The definition given on wikipedia for Fourier Coefficients is as follows:
$a_n=\frac{2}{P}\int_{P}^{} s(x)cos(\frac{2\pi xn}{P})dx$
where $P$= Period
Now, then while solving for Fourier series of $|sinx|$ I equated it to:
$\frac {a_o}{2} + \sum cos(\frac{2\pi xn}{P})dx$
Here, I got confused whether to take P as $\pi$ or $2\pi$ even when I know that the period of $|sinx|$ is $\pi$. This is is because most of the solution online equate the function to the series:
$\frac {a_o}{2} + \sum cos(nx)dx$ and then proceed while it should be $cos(2nx)$ according to me since period is $\pi$.
Also, in other places I have found the definiton as:
$a_n=\frac{2}{P}\int_{P}^{} s(x)cos(\frac{\pi xn}{P})dx$ which differs from wikipedia which has a 2 in the argument of $cos$.

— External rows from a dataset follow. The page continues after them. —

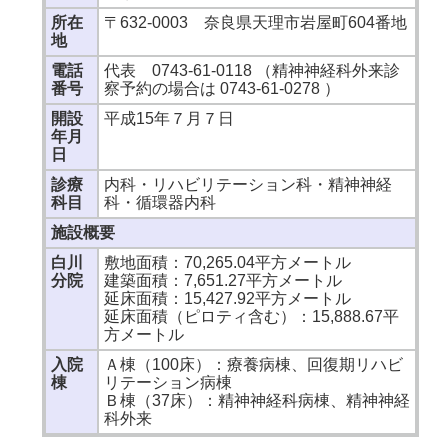
所在
〒632-0003 奈良県天理市岩屋町604番地
地
電話
代表 0743-61-0118 （精神神経科外来診
番号
察予約の場合は 0743-61-0278 ）
開設
平成15年７月７日
年月
日
診療
内科・リハビリテーション科・精神神経
科目
科・循環器内科
施設概要
白川
敷地面積：70,265.04平方メートル
分院
建築面積：7,651.27平方メートル
延床面積：15,427.92平方メートル
延床面積（ピロティ含む）：15,888.67平
方メートル
入院
Ａ棟（100床）：療養病棟、回復期リハビ
棟
リテーション病棟
Ｂ棟（37床）：精神神経科病棟、精神神経
科外来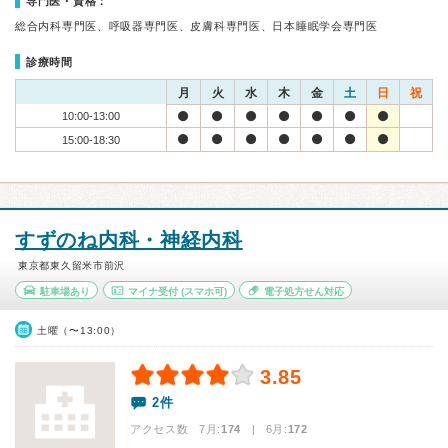
専門医・資格：
総合内科専門医、呼吸器専門医、皮膚科専門医、日本睡眠学会専門医
診療時間
月
火
水
木
金
土
日
祝
10:00-13:00
15:00-18:30
すずのね内科・神経内科
東京都東久留米市前沢
駐車場あり
マイナ受付
(スマホ可)
電子処方せん対応
土曜（〜13:00）
3.85
2件
アクセス数 7月:
174
| 6月:
172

What do I don't understand here?
In general, and for a periodic function $\;f(x+2a)=f(x)\;$ defined on $\;[-a,a]\,,\,\,\,a\in (0,\infty)\;$, we get
$$f(x)\sim \frac{a_0}2+\sum_{n=1}^\infty a_n\cos\frac{n\pi x}L+b_n\sin\frac{n\pi x}L\;,\;\;L=a=\frac12\left|[-a,a]\right|\;$$
and
$$a_n=\frac1L\int_{-a}^a f(x)\cos\frac{n\pi x}L\,dx\;,\;\;a_n=\frac1L\int_{-a}^a f(x)\sin\frac{n\pi x}L\,dx$$